= Anwer Zahidi =

Anwer Zahidi(born July 9, 1946) is a Pakistani physician, Urdu poet and author. He has published around a dozen books of poetry, short stories, travelogue and translations. After completing his graduation in science from Punjab University, Anwer Zahidi received a degree of MBBS from Nishtar Medical College, Multan in 1970.

==Career==
A practicing physician by profession, Anwer Zahidi has carved out a place for himself in the world of letters. He is a short story writer, a poet and translator. His collection of verse Sunaehre Dinon Ki Shairi (Poetry of the Golden Days—1985) was followed by a collection of short stories titled Azab-e Shaher Panah (The Torture of the Ramparts—1991). New collection of poems Meri Aankhen Samadar and short stories Mausam Jang Ka Kahani Muhabbat Ki are under publication.

Dr. Zahidi is a literary critic as well as a creative writer. He recently completed a collection of critical writings on the world's great literary figures, called Bazyaft. Zahidi is also a Persian translator, his knowledge of the language coming from a three-year stay in Iran. He translated Hermann Hesse in Barishon Ka Mausam (The Rainy Season) and Carl Jung's Psychology of the Unconscious for the National Language Authority. Besides these books, he has also translated Arabic, Turkish, and Latin American literature. One of his contributions in the field of translation is Pablo Neruda's autobiography.

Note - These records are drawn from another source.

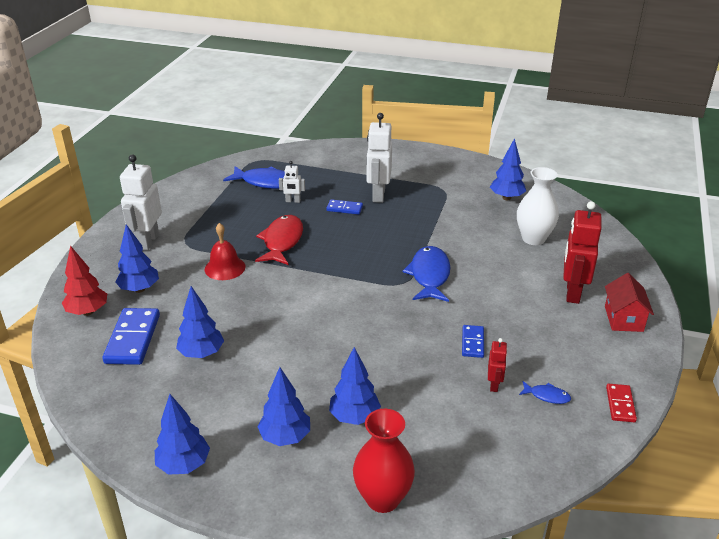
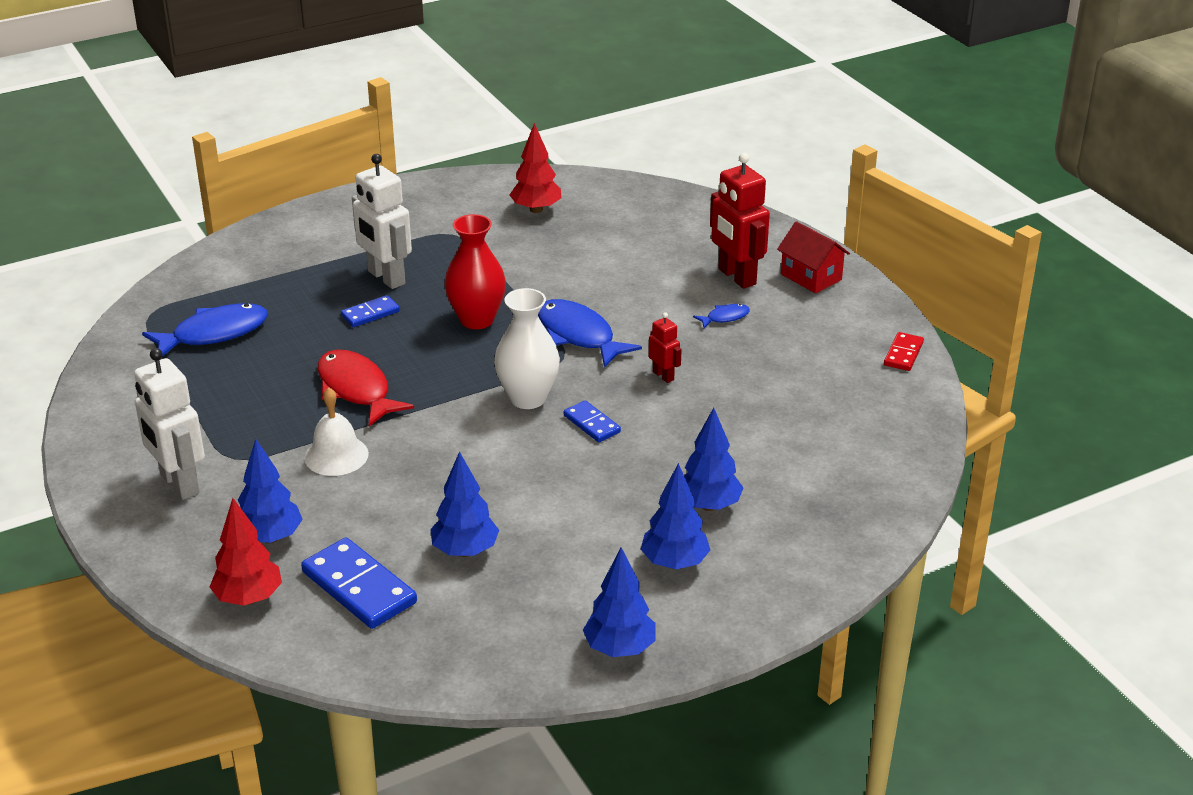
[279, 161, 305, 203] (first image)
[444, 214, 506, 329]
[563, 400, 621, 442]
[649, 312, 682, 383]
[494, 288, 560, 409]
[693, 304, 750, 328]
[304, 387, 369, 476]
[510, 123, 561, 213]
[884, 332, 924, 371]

Mumtaz Mufti, one of the leading literary figures in Pakistan, entitled his review of Anwer Zahidi's literary work, "Part-time poet" - implying that this work was somehow secondary to his principle vocation of a physician at a leading hospital in Islamabad. In fact, "Full-time poet and part-time doctor" would have been more accurate. Since graduation from Nishtar Medical College, Multan (University of Punjab) in 1970, he has practiced medicine, first in the military (1971–73), then as a private practitioner (1973–76), and subsequently in public hospitals in two countries, Iran (1976–80) and Pakistan (1980 to date). Yet, ever since 1968, when one of his poems got published in a reputed Urdu magazine, Nairang-e-Khyal, literature has been his primary occupation.

Exposure to great Western literature - in English translations – led him to an interest in translating favorite pieces from English into Urdu. Over time, Anwer zahidi has translated some of the greatest writers of various languages into Urdu. These include Tolstoy, Hesse, Neruda, Dickens, and Pessoa. From Western literature he moved gradually towards other great writers including the Kirghiz epic poet, Manas, and most importantly modern Persian poets like Neema Yosheej, Ahmad Shamlo, and Frogh Furrukhzad. Translating Iranian poetry (directly from Persian) into Urdu was enormously edifying. These writers are the pioneers of the new literary movement of Iran; they have broken the metric rigidity of the traditional Persian Ghazal and revolutionized its poetic vision, and have had a deep impact upon the literary movements in the sub-continent. The study of contemporary Persian literature completely revolutionized his poetic diction, including the infusion of elements of rebellion in early romantic formulas.

Although Anwer Zahidi is known in South Asia primarily as a "modern" poet (Nazam-e-Azad), some of his most intense work is in the genre of abstract short stories. They enable a mode of expression that is difficult to incorporate into the poetic structure. Reflecting the nature of injustice and absurdity in contemporary existence, these short stories tend to take an acrid view of life. Prose writing also led him into translations of prose and non-fiction, including memoirs (Neruda) essays (Hesse), psychology (Jung).

==Books in Urdu==

===Poetry===
- Sunehrey Dinon Ki Shairy-----1984

===Fiction===
- Azab-e-Shehrpanah----1991
- Mosam Jang Ka Kahani Muhabat Ki----1996
- Mandir Wali Gali------2006
- Bioscope Din --------2013
- Anwer Zahidi ki kahanian

===Translations===
- Dreechon Mein Hawa( Translation of modern Persian poetry)-----1985
- Barishon Ka mosam ( Translation of Herman Hesse's poetical works)---1986
- Yadein (Translation of Pablo Neruda’ s memoirs—1996)
- Lashaoor Tak Rassai (Translation of Jung's Approaching the Unconscious)—1996
- Manas (Translation of Krighizstan Epic poetry) --- 1997
- Pessoa Ki Nazmein (Translation of Fernando Pessoa's poetry)---1997
- Bazyaft- (Translation of World's ten great poets) ----2002

===Travelogue===
- Duneya Kahein Jisay ( Travelogue of USA/Canada/ London & Dubai)---2005

===Research on Anwer Zahidi===
Professor Ajab(Shangla) Khan took his MPhil degree under the title "the literary contributions of Anwer Zahidi" from AIOU Islamabad In 2012.The thesis puts light on all his literary services and proves him a poet, prose writer, and translator.